§ **PROBLEM STATEMENT**
Every record that follows should be output exactly as it is given.

§ **MATERIAL PROVIDED**
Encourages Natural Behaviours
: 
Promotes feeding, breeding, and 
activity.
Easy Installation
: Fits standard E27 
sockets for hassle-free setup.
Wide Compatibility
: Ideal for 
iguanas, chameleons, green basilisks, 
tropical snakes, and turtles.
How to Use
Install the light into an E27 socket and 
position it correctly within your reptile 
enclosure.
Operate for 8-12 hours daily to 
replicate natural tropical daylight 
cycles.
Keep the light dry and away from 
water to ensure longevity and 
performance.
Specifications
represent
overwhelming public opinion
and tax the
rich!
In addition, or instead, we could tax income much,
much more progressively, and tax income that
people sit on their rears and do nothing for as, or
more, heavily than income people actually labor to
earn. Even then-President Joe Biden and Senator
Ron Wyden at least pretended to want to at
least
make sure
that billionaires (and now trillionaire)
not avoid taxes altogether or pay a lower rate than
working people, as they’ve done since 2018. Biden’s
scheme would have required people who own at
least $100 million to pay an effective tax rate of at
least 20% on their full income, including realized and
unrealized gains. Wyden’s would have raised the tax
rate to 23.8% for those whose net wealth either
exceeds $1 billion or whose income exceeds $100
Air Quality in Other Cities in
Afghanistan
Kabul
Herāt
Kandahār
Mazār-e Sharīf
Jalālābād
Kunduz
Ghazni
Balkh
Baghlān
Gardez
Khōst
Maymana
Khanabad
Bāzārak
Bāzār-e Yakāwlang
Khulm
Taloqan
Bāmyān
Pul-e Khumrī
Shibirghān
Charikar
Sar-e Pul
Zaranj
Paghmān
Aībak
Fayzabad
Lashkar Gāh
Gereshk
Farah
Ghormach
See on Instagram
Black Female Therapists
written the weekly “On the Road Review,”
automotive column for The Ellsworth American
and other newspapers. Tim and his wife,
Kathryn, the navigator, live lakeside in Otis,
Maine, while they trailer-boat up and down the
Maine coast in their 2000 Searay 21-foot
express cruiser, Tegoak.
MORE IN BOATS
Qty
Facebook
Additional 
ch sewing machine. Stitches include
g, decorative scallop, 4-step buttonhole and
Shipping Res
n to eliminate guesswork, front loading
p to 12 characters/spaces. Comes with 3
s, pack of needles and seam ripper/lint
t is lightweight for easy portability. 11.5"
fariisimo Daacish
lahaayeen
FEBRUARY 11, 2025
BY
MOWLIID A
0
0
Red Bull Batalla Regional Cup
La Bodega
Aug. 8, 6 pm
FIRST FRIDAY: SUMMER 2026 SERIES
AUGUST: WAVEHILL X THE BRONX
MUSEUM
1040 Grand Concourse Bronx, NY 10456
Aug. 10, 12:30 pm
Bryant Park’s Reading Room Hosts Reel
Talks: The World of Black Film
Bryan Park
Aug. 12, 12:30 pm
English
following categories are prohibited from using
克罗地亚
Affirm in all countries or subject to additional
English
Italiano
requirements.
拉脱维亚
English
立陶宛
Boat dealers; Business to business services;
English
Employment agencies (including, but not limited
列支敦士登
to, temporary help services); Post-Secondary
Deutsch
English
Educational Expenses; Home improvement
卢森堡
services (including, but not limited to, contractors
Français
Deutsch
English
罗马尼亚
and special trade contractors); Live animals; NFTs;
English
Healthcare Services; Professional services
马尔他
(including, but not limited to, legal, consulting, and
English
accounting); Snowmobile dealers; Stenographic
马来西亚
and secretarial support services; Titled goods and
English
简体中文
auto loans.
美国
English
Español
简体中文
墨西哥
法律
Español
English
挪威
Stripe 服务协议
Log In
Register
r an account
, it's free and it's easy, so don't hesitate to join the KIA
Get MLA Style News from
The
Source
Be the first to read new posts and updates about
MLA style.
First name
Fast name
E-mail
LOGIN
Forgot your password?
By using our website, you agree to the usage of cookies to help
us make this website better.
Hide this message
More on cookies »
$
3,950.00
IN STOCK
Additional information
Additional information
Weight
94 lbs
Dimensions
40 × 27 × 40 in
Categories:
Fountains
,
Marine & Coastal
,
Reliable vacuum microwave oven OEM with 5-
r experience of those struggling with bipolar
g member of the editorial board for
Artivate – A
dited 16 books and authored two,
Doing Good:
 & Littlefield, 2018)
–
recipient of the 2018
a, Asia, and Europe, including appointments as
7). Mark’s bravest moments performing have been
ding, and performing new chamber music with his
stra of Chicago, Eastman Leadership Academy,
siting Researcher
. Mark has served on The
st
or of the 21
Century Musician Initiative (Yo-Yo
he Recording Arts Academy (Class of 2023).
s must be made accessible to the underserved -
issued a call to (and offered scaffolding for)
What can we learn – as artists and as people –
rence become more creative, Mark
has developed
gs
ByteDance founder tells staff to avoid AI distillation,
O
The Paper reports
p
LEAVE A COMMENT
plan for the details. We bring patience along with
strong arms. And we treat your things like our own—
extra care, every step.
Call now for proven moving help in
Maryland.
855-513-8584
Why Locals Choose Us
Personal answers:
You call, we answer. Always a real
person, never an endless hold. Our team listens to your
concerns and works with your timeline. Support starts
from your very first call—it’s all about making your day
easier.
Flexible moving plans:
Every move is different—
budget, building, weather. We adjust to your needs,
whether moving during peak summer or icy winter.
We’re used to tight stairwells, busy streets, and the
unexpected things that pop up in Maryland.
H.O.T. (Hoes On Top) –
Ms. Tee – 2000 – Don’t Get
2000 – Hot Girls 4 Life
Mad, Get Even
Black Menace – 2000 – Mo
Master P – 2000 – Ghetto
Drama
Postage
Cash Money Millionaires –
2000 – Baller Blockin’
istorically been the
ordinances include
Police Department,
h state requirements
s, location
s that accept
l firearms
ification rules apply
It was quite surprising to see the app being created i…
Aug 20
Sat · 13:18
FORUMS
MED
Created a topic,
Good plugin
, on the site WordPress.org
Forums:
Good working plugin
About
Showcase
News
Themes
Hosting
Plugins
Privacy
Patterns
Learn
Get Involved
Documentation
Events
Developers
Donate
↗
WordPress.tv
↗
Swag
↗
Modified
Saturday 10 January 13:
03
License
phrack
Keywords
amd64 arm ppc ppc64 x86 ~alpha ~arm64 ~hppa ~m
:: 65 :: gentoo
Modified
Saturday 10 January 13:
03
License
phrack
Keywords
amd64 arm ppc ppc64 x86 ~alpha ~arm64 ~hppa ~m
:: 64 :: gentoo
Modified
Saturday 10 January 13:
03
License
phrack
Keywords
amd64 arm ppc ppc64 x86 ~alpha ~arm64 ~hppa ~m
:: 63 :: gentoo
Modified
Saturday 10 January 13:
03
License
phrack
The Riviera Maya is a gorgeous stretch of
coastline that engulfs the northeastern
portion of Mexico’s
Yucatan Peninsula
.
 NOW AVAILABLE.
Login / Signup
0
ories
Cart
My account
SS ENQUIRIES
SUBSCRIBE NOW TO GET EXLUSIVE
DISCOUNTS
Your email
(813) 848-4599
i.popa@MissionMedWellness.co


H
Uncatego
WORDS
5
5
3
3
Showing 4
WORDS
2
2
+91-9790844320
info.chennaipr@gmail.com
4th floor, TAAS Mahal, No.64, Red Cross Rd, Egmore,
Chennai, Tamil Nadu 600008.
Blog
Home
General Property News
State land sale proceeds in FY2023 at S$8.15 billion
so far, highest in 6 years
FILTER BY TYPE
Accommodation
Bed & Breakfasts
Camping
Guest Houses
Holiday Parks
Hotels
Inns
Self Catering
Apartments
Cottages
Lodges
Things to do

§ **YOUR RESPONSE**
Encourages Natural Behaviours
: 
Promotes feeding, breeding, and 
activity.
Easy Installation
: Fits standard E27 
sockets for hassle-free setup.
Wide Compatibility
: Ideal for 
iguanas, chameleons, green basilisks, 
tropical snakes, and turtles.
How to Use
Install the light into an E27 socket and 
position it correctly within your reptile 
enclosure.
Operate for 8-12 hours daily to 
replicate natural tropical daylight 
cycles.
Keep the light dry and away from 
water to ensure longevity and 
performance.
Specifications
represent
overwhelming public opinion
and tax the
rich!
In addition, or instead, we could tax income much,
much more progressively, and tax income that
people sit on their rears and do nothing for as, or
more, heavily than income people actually labor to
earn. Even then-President Joe Biden and Senator
Ron Wyden at least pretended to want to at
least
make sure
that billionaires (and now trillionaire)
not avoid taxes altogether or pay a lower rate than
working people, as they’ve done since 2018. Biden’s
scheme would have required people who own at
least $100 million to pay an effective tax rate of at
least 20% on their full income, including realized and
unrealized gains. Wyden’s would have raised the tax
rate to 23.8% for those whose net wealth either
exceeds $1 billion or whose income exceeds $100
Air Quality in Other Cities in
Afghanistan
Kabul
Herāt
Kandahār
Mazār-e Sharīf
Jalālābād
Kunduz
Ghazni
Balkh
Baghlān
Gardez
Khōst
Maymana
Khanabad
Bāzārak
Bāzār-e Yakāwlang
Khulm
Taloqan
Bāmyān
Pul-e Khumrī
Shibirghān
Charikar
Sar-e Pul
Zaranj
Paghmān
Aībak
Fayzabad
Lashkar Gāh
Gereshk
Farah
Ghormach
See on Instagram
Black Female Therapists
written the weekly “On the Road Review,”
automotive column for The Ellsworth American
and other newspapers. Tim and his wife,
Kathryn, the navigator, live lakeside in Otis,
Maine, while they trailer-boat up and down the
Maine coast in their 2000 Searay 21-foot
express cruiser, Tegoak.
MORE IN BOATS
Qty
Facebook
Additional 
ch sewing machine. Stitches include
g, decorative scallop, 4-step buttonhole and
Shipping Res
n to eliminate guesswork, front loading
p to 12 characters/spaces. Comes with 3
s, pack of needles and seam ripper/lint
t is lightweight for easy portability. 11.5"
fariisimo Daacish
lahaayeen
FEBRUARY 11, 2025
BY
MOWLIID A
0
0
Red Bull Batalla Regional Cup
La Bodega
Aug. 8, 6 pm
FIRST FRIDAY: SUMMER 2026 SERIES
AUGUST: WAVEHILL X THE BRONX
MUSEUM
1040 Grand Concourse Bronx, NY 10456
Aug. 10, 12:30 pm
Bryant Park’s Reading Room Hosts Reel
Talks: The World of Black Film
Bryan Park
Aug. 12, 12:30 pm
English
following categories are prohibited from using
克罗地亚
Affirm in all countries or subject to additional
English
Italiano
requirements.
拉脱维亚
English
立陶宛
Boat dealers; Business to business services;
English
Employment agencies (including, but not limited
列支敦士登
to, temporary help services); Post-Secondary
Deutsch
English
Educational Expenses; Home improvement
卢森堡
services (including, but not limited to, contractors
Français
Deutsch
English
罗马尼亚
and special trade contractors); Live animals; NFTs;
English
Healthcare Services; Professional services
马尔他
(including, but not limited to, legal, consulting, and
English
accounting); Snowmobile dealers; Stenographic
马来西亚
and secretarial support services; Titled goods and
English
简体中文
auto loans.
美国
English
Español
简体中文
墨西哥
法律
Español
English
挪威
Stripe 服务协议
Log In
Register
r an account
, it's free and it's easy, so don't hesitate to join the KIA
Get MLA Style News from
The
Source
Be the first to read new posts and updates about
MLA style.
First name
Fast name
E-mail
LOGIN
Forgot your password?
By using our website, you agree to the usage of cookies to help
us make this website better.
Hide this message
More on cookies »
$
3,950.00
IN STOCK
Additional information
Additional information
Weight
94 lbs
Dimensions
40 × 27 × 40 in
Categories:
Fountains
,
Marine & Coastal
,
Reliable vacuum microwave oven OEM with 5-
r experience of those struggling with bipolar
g member of the editorial board for
Artivate – A
dited 16 books and authored two,
Doing Good:
 & Littlefield, 2018)
–
recipient of the 2018
a, Asia, and Europe, including appointments as
7). Mark’s bravest moments performing have been
ding, and performing new chamber music with his
stra of Chicago, Eastman Leadership Academy,
siting Researcher
. Mark has served on The
st
or of the 21
Century Musician Initiative (Yo-Yo
he Recording Arts Academy (Class of 2023).
s must be made accessible to the underserved -
issued a call to (and offered scaffolding for)
What can we learn – as artists and as people –
rence become more creative, Mark
has developed
gs
ByteDance founder tells staff to avoid AI distillation,
O
The Paper reports
p
LEAVE A COMMENT
plan for the details. We bring patience along with
strong arms. And we treat your things like our own—
extra care, every step.
Call now for proven moving help in
Maryland.
855-513-8584
Why Locals Choose Us
Personal answers:
You call, we answer. Always a real
person, never an endless hold. Our team listens to your
concerns and works with your timeline. Support starts
from your very first call—it’s all about making your day
easier.
Flexible moving plans:
Every move is different—
budget, building, weather. We adjust to your needs,
whether moving during peak summer or icy winter.
We’re used to tight stairwells, busy streets, and the
unexpected things that pop up in Maryland.
H.O.T. (Hoes On Top) –
Ms. Tee – 2000 – Don’t Get
2000 – Hot Girls 4 Life
Mad, Get Even
Black Menace – 2000 – Mo
Master P – 2000 – Ghetto
Drama
Postage
Cash Money Millionaires –
2000 – Baller Blockin’
istorically been the
ordinances include
Police Department,
h state requirements
s, location
s that accept
l firearms
ification rules apply
It was quite surprising to see the app being created i…
Aug 20
Sat · 13:18
FORUMS
MED
Created a topic,
Good plugin
, on the site WordPress.org
Forums:
Good working plugin
About
Showcase
News
Themes
Hosting
Plugins
Privacy
Patterns
Learn
Get Involved
Documentation
Events
Developers
Donate
↗
WordPress.tv
↗
Swag
↗
Modified
Saturday 10 January 13:
03
License
phrack
Keywords
amd64 arm ppc ppc64 x86 ~alpha ~arm64 ~hppa ~m
:: 65 :: gentoo
Modified
Saturday 10 January 13:
03
License
phrack
Keywords
amd64 arm ppc ppc64 x86 ~alpha ~arm64 ~hppa ~m
:: 64 :: gentoo
Modified
Saturday 10 January 13:
03
License
phrack
Keywords
amd64 arm ppc ppc64 x86 ~alpha ~arm64 ~hppa ~m
:: 63 :: gentoo
Modified
Saturday 10 January 13:
03
License
phrack
The Riviera Maya is a gorgeous stretch of
coastline that engulfs the northeastern
portion of Mexico’s
Yucatan Peninsula
.
 NOW AVAILABLE.
Login / Signup
0
ories
Cart
My account
SS ENQUIRIES
SUBSCRIBE NOW TO GET EXLUSIVE
DISCOUNTS
Your email
(813) 848-4599
i.popa@MissionMedWellness.co


H
Uncatego
WORDS
5
5
3
3
Showing 4
WORDS
2
2
+91-9790844320
info.chennaipr@gmail.com
4th floor, TAAS Mahal, No.64, Red Cross Rd, Egmore,
Chennai, Tamil Nadu 600008.
Blog
Home
General Property News
State land sale proceeds in FY2023 at S$8.15 billion
so far, highest in 6 years
FILTER BY TYPE
Accommodation
Bed & Breakfasts
Camping
Guest Houses
Holiday Parks
Hotels
Inns
Self Catering
Apartments
Cottages
Lodges
Things to do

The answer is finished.